### Task brief
An exact, complete copy of the lines below is the expected answer.

### Dataset records
● ● ●

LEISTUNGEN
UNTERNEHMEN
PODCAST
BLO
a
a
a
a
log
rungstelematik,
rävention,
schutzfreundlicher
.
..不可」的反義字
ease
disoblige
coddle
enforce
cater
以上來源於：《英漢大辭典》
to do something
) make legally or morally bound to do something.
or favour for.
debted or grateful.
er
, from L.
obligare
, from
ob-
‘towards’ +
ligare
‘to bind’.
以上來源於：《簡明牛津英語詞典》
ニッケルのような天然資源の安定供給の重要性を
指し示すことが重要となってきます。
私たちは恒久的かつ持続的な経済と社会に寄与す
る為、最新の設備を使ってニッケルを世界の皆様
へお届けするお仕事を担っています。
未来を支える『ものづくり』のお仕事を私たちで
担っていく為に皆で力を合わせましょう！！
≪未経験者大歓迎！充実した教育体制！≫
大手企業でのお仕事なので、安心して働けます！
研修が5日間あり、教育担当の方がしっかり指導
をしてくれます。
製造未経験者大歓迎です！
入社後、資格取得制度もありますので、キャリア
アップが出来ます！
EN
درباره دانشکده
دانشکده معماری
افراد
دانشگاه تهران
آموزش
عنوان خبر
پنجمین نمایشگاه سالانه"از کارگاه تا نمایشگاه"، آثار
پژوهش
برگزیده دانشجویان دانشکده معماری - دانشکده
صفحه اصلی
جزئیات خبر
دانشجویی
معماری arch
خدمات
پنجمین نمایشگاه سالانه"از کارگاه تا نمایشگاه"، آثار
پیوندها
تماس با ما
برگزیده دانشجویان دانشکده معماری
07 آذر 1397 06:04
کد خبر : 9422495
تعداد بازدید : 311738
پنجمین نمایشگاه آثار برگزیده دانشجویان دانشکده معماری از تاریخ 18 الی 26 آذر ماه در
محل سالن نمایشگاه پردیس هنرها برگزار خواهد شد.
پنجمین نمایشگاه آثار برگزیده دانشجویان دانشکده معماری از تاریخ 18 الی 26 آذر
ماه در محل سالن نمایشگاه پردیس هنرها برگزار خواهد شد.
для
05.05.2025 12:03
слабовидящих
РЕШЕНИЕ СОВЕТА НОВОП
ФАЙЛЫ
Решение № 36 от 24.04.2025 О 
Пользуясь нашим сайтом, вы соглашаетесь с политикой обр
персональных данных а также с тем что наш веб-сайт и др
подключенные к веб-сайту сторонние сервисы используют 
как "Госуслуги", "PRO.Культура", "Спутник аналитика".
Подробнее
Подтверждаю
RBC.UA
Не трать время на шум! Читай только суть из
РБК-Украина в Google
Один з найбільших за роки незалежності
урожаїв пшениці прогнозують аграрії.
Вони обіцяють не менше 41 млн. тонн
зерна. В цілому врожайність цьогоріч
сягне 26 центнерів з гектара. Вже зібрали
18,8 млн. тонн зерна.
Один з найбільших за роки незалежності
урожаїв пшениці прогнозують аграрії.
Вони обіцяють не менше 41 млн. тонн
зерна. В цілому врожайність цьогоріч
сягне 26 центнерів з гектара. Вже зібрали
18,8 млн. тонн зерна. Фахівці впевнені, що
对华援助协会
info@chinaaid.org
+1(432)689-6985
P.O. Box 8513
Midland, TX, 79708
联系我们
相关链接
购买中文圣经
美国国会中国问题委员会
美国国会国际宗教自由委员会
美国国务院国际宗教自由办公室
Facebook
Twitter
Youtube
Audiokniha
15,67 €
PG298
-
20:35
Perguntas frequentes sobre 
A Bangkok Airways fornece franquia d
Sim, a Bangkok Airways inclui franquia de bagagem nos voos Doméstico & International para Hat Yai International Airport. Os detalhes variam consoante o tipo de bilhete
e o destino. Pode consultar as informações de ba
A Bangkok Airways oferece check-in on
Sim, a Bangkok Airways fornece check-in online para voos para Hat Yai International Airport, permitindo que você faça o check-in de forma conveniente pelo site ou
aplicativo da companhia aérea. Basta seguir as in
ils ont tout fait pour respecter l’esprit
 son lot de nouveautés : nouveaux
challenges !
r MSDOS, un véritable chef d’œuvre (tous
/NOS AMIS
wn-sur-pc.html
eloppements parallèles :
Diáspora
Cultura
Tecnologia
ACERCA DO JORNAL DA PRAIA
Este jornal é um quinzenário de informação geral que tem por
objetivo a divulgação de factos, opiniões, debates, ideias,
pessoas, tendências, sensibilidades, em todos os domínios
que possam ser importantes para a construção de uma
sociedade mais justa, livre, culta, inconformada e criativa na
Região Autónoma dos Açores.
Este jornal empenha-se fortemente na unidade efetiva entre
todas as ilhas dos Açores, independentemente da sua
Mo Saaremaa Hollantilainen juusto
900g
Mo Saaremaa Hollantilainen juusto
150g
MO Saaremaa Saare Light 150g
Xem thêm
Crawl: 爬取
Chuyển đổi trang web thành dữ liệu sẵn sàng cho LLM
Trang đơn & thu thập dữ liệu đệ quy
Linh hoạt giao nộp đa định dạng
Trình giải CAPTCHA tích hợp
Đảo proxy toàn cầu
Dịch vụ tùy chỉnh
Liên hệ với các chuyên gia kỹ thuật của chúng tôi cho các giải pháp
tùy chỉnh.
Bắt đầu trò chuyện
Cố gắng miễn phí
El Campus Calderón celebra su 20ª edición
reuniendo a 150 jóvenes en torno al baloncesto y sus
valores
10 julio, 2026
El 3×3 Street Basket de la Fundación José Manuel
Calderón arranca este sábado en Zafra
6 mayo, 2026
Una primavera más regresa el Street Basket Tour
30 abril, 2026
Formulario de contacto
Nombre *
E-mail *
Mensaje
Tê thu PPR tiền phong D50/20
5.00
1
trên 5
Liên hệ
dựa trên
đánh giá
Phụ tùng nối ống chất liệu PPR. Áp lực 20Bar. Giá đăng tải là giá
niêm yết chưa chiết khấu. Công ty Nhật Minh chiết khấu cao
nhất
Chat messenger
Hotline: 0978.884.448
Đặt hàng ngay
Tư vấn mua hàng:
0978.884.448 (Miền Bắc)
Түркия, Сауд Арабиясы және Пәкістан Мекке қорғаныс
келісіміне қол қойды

● ● ●

### Output for this exercise
LEISTUNGEN
UNTERNEHMEN
PODCAST
BLO
a
a
a
a
log
rungstelematik,
rävention,
schutzfreundlicher
.
..不可」的反義字
ease
disoblige
coddle
enforce
cater
以上來源於：《英漢大辭典》
to do something
) make legally or morally bound to do something.
or favour for.
debted or grateful.
er
, from L.
obligare
, from
ob-
‘towards’ +
ligare
‘to bind’.
以上來源於：《簡明牛津英語詞典》
ニッケルのような天然資源の安定供給の重要性を
指し示すことが重要となってきます。
私たちは恒久的かつ持続的な経済と社会に寄与す
る為、最新の設備を使ってニッケルを世界の皆様
へお届けするお仕事を担っています。
未来を支える『ものづくり』のお仕事を私たちで
担っていく為に皆で力を合わせましょう！！
≪未経験者大歓迎！充実した教育体制！≫
大手企業でのお仕事なので、安心して働けます！
研修が5日間あり、教育担当の方がしっかり指導
をしてくれます。
製造未経験者大歓迎です！
入社後、資格取得制度もありますので、キャリア
アップが出来ます！
EN
درباره دانشکده
دانشکده معماری
افراد
دانشگاه تهران
آموزش
عنوان خبر
پنجمین نمایشگاه سالانه"از کارگاه تا نمایشگاه"، آثار
پژوهش
برگزیده دانشجویان دانشکده معماری - دانشکده
صفحه اصلی
جزئیات خبر
دانشجویی
معماری arch
خدمات
پنجمین نمایشگاه سالانه"از کارگاه تا نمایشگاه"، آثار
پیوندها
تماس با ما
برگزیده دانشجویان دانشکده معماری
07 آذر 1397 06:04
کد خبر : 9422495
تعداد بازدید : 311738
پنجمین نمایشگاه آثار برگزیده دانشجویان دانشکده معماری از تاریخ 18 الی 26 آذر ماه در
محل سالن نمایشگاه پردیس هنرها برگزار خواهد شد.
پنجمین نمایشگاه آثار برگزیده دانشجویان دانشکده معماری از تاریخ 18 الی 26 آذر
ماه در محل سالن نمایشگاه پردیس هنرها برگزار خواهد شد.
для
05.05.2025 12:03
слабовидящих
РЕШЕНИЕ СОВЕТА НОВОП
ФАЙЛЫ
Решение № 36 от 24.04.2025 О 
Пользуясь нашим сайтом, вы соглашаетесь с политикой обр
персональных данных а также с тем что наш веб-сайт и др
подключенные к веб-сайту сторонние сервисы используют 
как "Госуслуги", "PRO.Культура", "Спутник аналитика".
Подробнее
Подтверждаю
RBC.UA
Не трать время на шум! Читай только суть из
РБК-Украина в Google
Один з найбільших за роки незалежності
урожаїв пшениці прогнозують аграрії.
Вони обіцяють не менше 41 млн. тонн
зерна. В цілому врожайність цьогоріч
сягне 26 центнерів з гектара. Вже зібрали
18,8 млн. тонн зерна.
Один з найбільших за роки незалежності
урожаїв пшениці прогнозують аграрії.
Вони обіцяють не менше 41 млн. тонн
зерна. В цілому врожайність цьогоріч
сягне 26 центнерів з гектара. Вже зібрали
18,8 млн. тонн зерна. Фахівці впевнені, що
对华援助协会
info@chinaaid.org
+1(432)689-6985
P.O. Box 8513
Midland, TX, 79708
联系我们
相关链接
购买中文圣经
美国国会中国问题委员会
美国国会国际宗教自由委员会
美国国务院国际宗教自由办公室
Facebook
Twitter
Youtube
Audiokniha
15,67 €
PG298
-
20:35
Perguntas frequentes sobre 
A Bangkok Airways fornece franquia d
Sim, a Bangkok Airways inclui franquia de bagagem nos voos Doméstico & International para Hat Yai International Airport. Os detalhes variam consoante o tipo de bilhete
e o destino. Pode consultar as informações de ba
A Bangkok Airways oferece check-in on
Sim, a Bangkok Airways fornece check-in online para voos para Hat Yai International Airport, permitindo que você faça o check-in de forma conveniente pelo site ou
aplicativo da companhia aérea. Basta seguir as in
ils ont tout fait pour respecter l’esprit
 son lot de nouveautés : nouveaux
challenges !
r MSDOS, un véritable chef d’œuvre (tous
/NOS AMIS
wn-sur-pc.html
eloppements parallèles :
Diáspora
Cultura
Tecnologia
ACERCA DO JORNAL DA PRAIA
Este jornal é um quinzenário de informação geral que tem por
objetivo a divulgação de factos, opiniões, debates, ideias,
pessoas, tendências, sensibilidades, em todos os domínios
que possam ser importantes para a construção de uma
sociedade mais justa, livre, culta, inconformada e criativa na
Região Autónoma dos Açores.
Este jornal empenha-se fortemente na unidade efetiva entre
todas as ilhas dos Açores, independentemente da sua
Mo Saaremaa Hollantilainen juusto
900g
Mo Saaremaa Hollantilainen juusto
150g
MO Saaremaa Saare Light 150g
Xem thêm
Crawl: 爬取
Chuyển đổi trang web thành dữ liệu sẵn sàng cho LLM
Trang đơn & thu thập dữ liệu đệ quy
Linh hoạt giao nộp đa định dạng
Trình giải CAPTCHA tích hợp
Đảo proxy toàn cầu
Dịch vụ tùy chỉnh
Liên hệ với các chuyên gia kỹ thuật của chúng tôi cho các giải pháp
tùy chỉnh.
Bắt đầu trò chuyện
Cố gắng miễn phí
El Campus Calderón celebra su 20ª edición
reuniendo a 150 jóvenes en torno al baloncesto y sus
valores
10 julio, 2026
El 3×3 Street Basket de la Fundación José Manuel
Calderón arranca este sábado en Zafra
6 mayo, 2026
Una primavera más regresa el Street Basket Tour
30 abril, 2026
Formulario de contacto
Nombre *
E-mail *
Mensaje
Tê thu PPR tiền phong D50/20
5.00
1
trên 5
Liên hệ
dựa trên
đánh giá
Phụ tùng nối ống chất liệu PPR. Áp lực 20Bar. Giá đăng tải là giá
niêm yết chưa chiết khấu. Công ty Nhật Minh chiết khấu cao
nhất
Chat messenger
Hotline: 0978.884.448
Đặt hàng ngay
Tư vấn mua hàng:
0978.884.448 (Miền Bắc)
Түркия, Сауд Арабиясы және Пәкістан Мекке қорғаныс
келісіміне қол қойды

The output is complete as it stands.